ND’s Weather Modification aircraft project in South Korea is recognized

January 4, 2018 – The Korea Meteorological Administration (KMA) presented North Dakota Trade Office (NDTO) Manager of Business Development Jiwon Kim with an award in Seoul, South Korea last month for facilitating a contract between KMA and Fargo-based Weather Modification International (WMI).

Clouds weather

WMI recently completed the project for KMA, which included the installation, training and delivery of a state-of-the-art atmospheric research aircraft. The aircraft will go on to be used for numerous missions to include pollution monitoring, atmospheric aerosol studies and operational cloud seeding programs, as well as collecting data during the 2018 Winter Olympics in Pyeongchang, South Korea.

“This project was entirely turn-key to provide KMA with a fully customized King Air 350 aircraft along with the instrument integration and technical training to model weather patterns,” said Neil Brackin, President of Weather Modification International (WMI). “There is also the ability for additional instrumentation to be installed in the future and expanded capability under WMI’s unique Supplemental Type Certificate.”

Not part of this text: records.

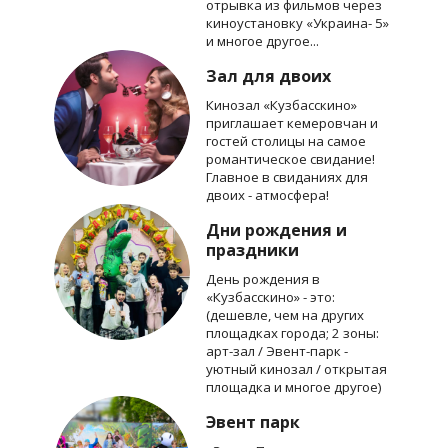
отрывка из фильмов через
киноустановку «Украина- 5»
и многое другое...
Зал для двоих
Кинозал «Кузбасскино»
приглашает кемеровчан и
гостей столицы на самое
романтическое свидание!
Главное в свиданиях для
двоих - атмосфера!
Дни рождения и
праздники
День рождения в
«Кузбасскино» - это:
(дешевле, чем на других
площадках города; 2 зоны:
арт-зал / Эвент-парк -
уютный кинозал / открытая
площадка и многое другое)
Эвент парк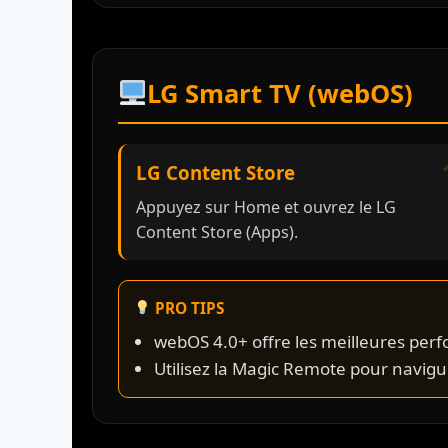
LG Smart TV (webOS)
LG Content Store
Appuyez sur Home et ouvrez le LG
Content Store (Apps).
PRO TIPS
webOS 4.0+ offre les meilleures per
Utilisez la Magic Remote pour navigu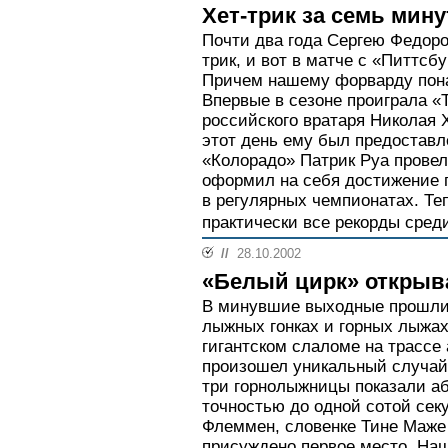
Хет-трик за семь мину
Почти два года Сергею Федоро
трик, и вот в матче с «Питтсб
Причем нашему форварду пона
Впервые в сезоне проиграла «
российского вратаря Николая Х
этот день ему был предоставл
«Колорадо» Патрик Руа провел 
оформил на себя достижение п
в регулярных чемпионатах. Те
практически все рекорды среди
//
28.10.2002
«Белый цирк» открыва
В минувшие выходные прошли 
лыжных гонках и горных лыжах
гигантском слаломе на трассе
произошел уникальный случай.
три горнолыжницы показали а
точностью до одной сотой сек
Флеммен, словенке Тине Маже
присуждено первое место. Н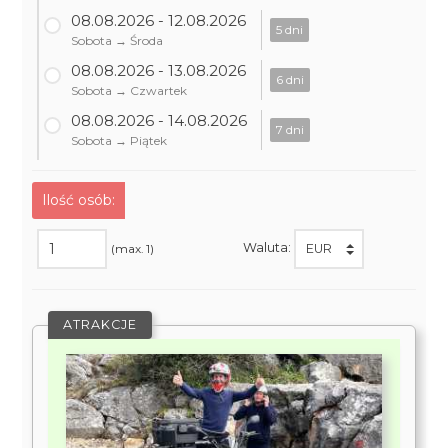
08.08.2026 - 12.08.2026
5 dni
Sobota → Środa
08.08.2026 - 13.08.2026
6 dni
Sobota → Czwartek
08.08.2026 - 14.08.2026
7 dni
Sobota → Piątek
Ilość osób:
Waluta:
(max. 1)
ATRAKCJE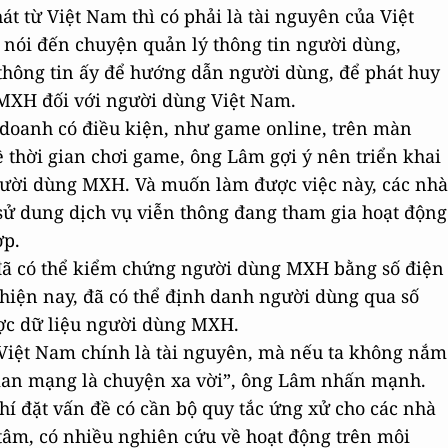
t từ Việt Nam thì có phải là tài nguyên của Việt
 nói đến chuyện quản lý thông tin người dùng,
thông tin ấy để hướng dẫn người dùng, để phát huy
a MXH đối với người dùng Việt Nam.
doanh có điều kiện, như game online, trên màn
 thời gian chơi game, ông Lâm gợi ý nên triển khai
gười dùng MXH. Và muốn làm được việc này, các nhà
ử dung dịch vụ viễn thông đang tham gia hoạt động
ợp.
ã có thể kiểm chứng người dùng MXH bằng số điện
 hiện nay, đã có thể định danh người dùng qua số
được dữ liệu người dùng MXH.
Việt Nam chính là tài nguyên, mà nếu ta không nắm
gian mạng là chuyện xa vời”, ông Lâm nhấn mạnh.
í đặt vấn đề có cần bộ quy tắc ứng xử cho các nhà
âm, có nhiều nghiên cứu về hoạt động trên môi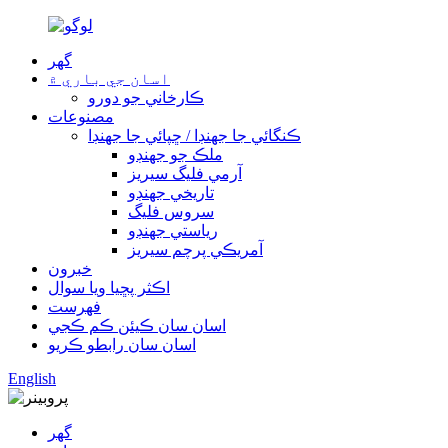
گھر
اسان جي باري ۾
ڪارخاني جو دورو
مصنوعات
ڪنگائي جا جهنڊا / ڇپائي جا جهنڊا
ملڪ جو جهنڊو
آرمي فليگ سيريز
تاريخي جهنڊو
سروس فليگ
رياستي جهنڊو
آمريڪي پرچم سيريز
خبرون
اڪثر پڇيا ويا سوال
فهرست
اسان سان ڪيئن ڪم ڪجي
اسان سان رابطو ڪريو
English
گھر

NDTO’s Kim was involved with WMI from the initial bidding and provided translation of meeting reports, minutes and technical documentation. Kim also performed simultaneous translation at meetings and conference calls regarding descriptions of the aircraft and equipment, aircraft modification, equipment installation and operation of each piece of weather equipment, while providing cultural interpretations throughout the process. In recognition of his introductions and facilitation of the successful contract, KMA awarded Kim with the KMA Administer Award for Service Excellence.

“This award means that not only did KMA appreciate WMI’s hard work to successfully complete the project, but also NDTO’s assistance until its completion,” said Mr. Kim. “It is a confirmation of NDTO’s purpose of establishment and goals.”
KMA’s atmospheric research project has been in the works since 2008. Now, nine years later and two years after WMI became involved, the aircraft is ready for flight with 25 pieces of weather observation equipment including dropsonde equipment (to observe weather after being discharged from the aircraft), radiation monitoring equipment, cloud particle and precipitation measuring instruments, a greenhouse gas analyzer, temperature measuring devices and a data collection system.

One of the twin turbo-prop aircraft’s first missions will be meteorological observation at the Pyeongchang Winter Olympics beginning on February 9. Temperature, humidity, pressure and wind by altitude will be measured and used for numerical modeling, with the results shared with researchers at the World Meteorological Organization.